Not time for ‘hard-pressed’ workers to make cuts, TUC official says

11:00 , Thomas Kingsley

Commenting on the Governor of the Bank of England’s suggestion that workers’ pay should not keep up with the cost of living and that workers with bargaining power in particular should show restraint, TUC Head of Economics Kate Bell said:

“It’s time for companies to rein in their profits – not for hard pressed workers to cut back even further.

“After the longest and harshest wage squeeze in 200 years, working people in every part of the country are suffering a huge fall in living standards as prices soar.

“With incomes set to fall even further and the economy teetering on the brink of recession, it’s now more than ever that workers need a pay rise.

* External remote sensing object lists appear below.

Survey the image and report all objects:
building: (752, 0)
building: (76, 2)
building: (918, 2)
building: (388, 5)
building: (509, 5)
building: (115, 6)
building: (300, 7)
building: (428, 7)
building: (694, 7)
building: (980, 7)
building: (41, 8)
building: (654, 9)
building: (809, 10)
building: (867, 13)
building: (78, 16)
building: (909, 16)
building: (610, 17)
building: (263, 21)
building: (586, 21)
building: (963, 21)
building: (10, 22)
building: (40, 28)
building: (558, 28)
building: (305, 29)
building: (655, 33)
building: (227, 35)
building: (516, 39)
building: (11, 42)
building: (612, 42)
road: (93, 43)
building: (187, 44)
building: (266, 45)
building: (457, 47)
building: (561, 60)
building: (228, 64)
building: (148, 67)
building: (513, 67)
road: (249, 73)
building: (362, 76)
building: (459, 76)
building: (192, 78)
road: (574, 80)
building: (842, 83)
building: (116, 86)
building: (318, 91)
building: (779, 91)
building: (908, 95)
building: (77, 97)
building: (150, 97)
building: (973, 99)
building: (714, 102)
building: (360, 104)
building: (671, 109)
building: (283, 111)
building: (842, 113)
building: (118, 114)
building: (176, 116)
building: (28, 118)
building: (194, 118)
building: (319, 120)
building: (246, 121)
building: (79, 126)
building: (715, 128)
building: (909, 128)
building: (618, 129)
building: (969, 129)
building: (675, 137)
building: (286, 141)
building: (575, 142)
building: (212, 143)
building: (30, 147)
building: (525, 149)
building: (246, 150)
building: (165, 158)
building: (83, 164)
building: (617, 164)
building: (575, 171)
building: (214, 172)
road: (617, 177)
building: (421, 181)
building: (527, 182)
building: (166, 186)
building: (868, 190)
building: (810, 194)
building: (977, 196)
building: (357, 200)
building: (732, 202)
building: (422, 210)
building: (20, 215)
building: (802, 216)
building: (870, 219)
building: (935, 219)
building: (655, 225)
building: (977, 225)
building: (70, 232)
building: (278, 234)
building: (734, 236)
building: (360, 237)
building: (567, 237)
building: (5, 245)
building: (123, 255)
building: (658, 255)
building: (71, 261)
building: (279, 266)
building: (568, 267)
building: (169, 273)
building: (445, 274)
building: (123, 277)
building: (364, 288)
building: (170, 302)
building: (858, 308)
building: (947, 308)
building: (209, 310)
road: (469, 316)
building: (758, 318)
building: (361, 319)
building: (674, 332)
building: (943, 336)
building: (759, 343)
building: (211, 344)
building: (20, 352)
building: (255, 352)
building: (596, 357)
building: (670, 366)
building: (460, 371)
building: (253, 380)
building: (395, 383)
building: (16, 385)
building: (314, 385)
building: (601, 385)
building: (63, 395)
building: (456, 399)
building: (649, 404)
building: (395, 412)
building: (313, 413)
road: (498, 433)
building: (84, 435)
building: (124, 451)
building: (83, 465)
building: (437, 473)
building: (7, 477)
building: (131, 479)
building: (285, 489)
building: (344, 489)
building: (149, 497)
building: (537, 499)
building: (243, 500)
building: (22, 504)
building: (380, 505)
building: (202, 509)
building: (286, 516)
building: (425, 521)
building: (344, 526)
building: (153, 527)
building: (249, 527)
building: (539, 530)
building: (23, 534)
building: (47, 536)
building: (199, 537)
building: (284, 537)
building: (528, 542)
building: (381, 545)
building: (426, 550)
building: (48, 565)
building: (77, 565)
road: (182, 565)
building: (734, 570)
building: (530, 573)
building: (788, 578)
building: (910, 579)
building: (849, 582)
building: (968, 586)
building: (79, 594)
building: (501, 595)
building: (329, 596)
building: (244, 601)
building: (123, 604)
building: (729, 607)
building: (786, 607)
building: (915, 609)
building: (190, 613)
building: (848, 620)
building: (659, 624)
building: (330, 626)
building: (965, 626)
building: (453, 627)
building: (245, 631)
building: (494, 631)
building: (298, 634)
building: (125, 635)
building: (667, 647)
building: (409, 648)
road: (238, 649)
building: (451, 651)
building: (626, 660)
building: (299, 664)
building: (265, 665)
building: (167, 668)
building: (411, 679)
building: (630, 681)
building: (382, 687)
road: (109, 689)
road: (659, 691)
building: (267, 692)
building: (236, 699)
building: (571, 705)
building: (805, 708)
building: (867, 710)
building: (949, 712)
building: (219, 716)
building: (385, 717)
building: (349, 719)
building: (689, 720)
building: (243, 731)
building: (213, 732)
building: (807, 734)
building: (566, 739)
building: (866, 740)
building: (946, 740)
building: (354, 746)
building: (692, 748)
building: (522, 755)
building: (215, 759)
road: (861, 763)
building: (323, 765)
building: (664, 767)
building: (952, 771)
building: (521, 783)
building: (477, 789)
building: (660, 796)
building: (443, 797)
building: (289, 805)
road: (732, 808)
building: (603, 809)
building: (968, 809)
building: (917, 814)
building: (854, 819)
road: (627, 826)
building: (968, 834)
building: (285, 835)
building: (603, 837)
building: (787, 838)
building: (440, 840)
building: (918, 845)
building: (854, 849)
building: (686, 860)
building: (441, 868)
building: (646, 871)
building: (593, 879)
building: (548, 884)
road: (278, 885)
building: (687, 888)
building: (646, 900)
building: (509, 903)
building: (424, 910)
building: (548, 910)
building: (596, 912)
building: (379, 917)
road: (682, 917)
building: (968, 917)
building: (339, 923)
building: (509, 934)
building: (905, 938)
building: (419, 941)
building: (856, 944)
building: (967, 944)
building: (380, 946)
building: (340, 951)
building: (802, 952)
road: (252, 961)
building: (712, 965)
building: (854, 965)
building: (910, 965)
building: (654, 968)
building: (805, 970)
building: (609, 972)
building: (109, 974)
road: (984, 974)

“Without wage increases, working people will simply stop spending on anything non-essential – and that will hurt our high streets, damage business and make a recession very likely, putting jobs at risk up and down the country.

“Making sure people can put food on the table for their family is not going to push up inflation.

“'If the Governor is worried that some workers might miss out on negotiated pay rises, he should encourage all workers to join a union.”

 (Rex)
(Rex)

Andrew Bailey denies Bank was too slow to act over soaring inflation

10:48 , Thomas Kingsley

Governor Andrew Bailey has also today denied criticism that the Bank was too slow to act over soaring inflation.

It came after claims from politicians, including Attorney General Suella Braverman, that the Bank was asleep at the wheel and allowed inflation to get out of control.

Mr Bailey told BBC Radio 4’s Today programme said he does not believe the Bank acted too slowly and that earlier action could have brought forward a recession.

“We don’t make policy with the benefit of hindsight,” he added.

“I’d challenge anyone sitting here a year, two years ago, to say there will be war on Ukraine and it will have this effect on inflation.”

Read the full story here

Bank of England governor urges workers to limit pay rise demands to curb inflation

10:46 , Thomas Kingsley

With the Bank of England’s interest rate increases came governor Andrew Bailey’s suggestion that workers should limit their demands for a pay rise this year warning of the impact of high inflation on those who don’t have ‘bargaining power’.

Andrew Bailey said the problem was one “we all have to be very conscious of" hours after he warned households will suffer the deepest fall in living standards on record as the UK plunges into a yearlong recession this autumn.

Calling for wage restraint, Mr Bailey said: “If everybody tries to beat inflation, it doesn’t come down, it gets worse, that’s the problem.”

He added: “There’s a second problem. I put this in terms of high pay rises and high price increases, because in that world it’s the people who are least well off who are worst affected, because they don’t have the bargaining power. I think that is something that broadly we all have to be very conscious of.”

 (PA Wire)
(PA Wire)

ICYMI: UK faces long recession and deepest plunge in living standards on record

10:42 , Thomas Kingsley

Yesterday the Bank of England announced that interest rates would be increased to 1.75 per cent, in addition to an ominous warning that Britain will plunge into a year-long recession this autumn in which households will be hit by the deepest fall in living standards on record.

In one of its bleakest ever assessments of UK economic prospects, the Bank’s Monetary Policy Committee (MPC) said inflation will now peak at 13.3 per cent in the final three months of this year as average energy bills treble from £1,200 in 2021 to £3,500 by October.

The economy is now forecast to shrink in five consecutive quarters for the first time since the global financial crash of 2008.

More below from our business correspondent, Ben Chapman:

UK faces deepest plunge in living standards on record, Bank of England warns

Welcome

10:38 , Thomas Kingsley

Good morning and welcome to The Independent’s live blog coverage following yesterday’s interest rate announcement. We’ll be bringing the latest updates as the nation reacts to the Bank’s recession warning.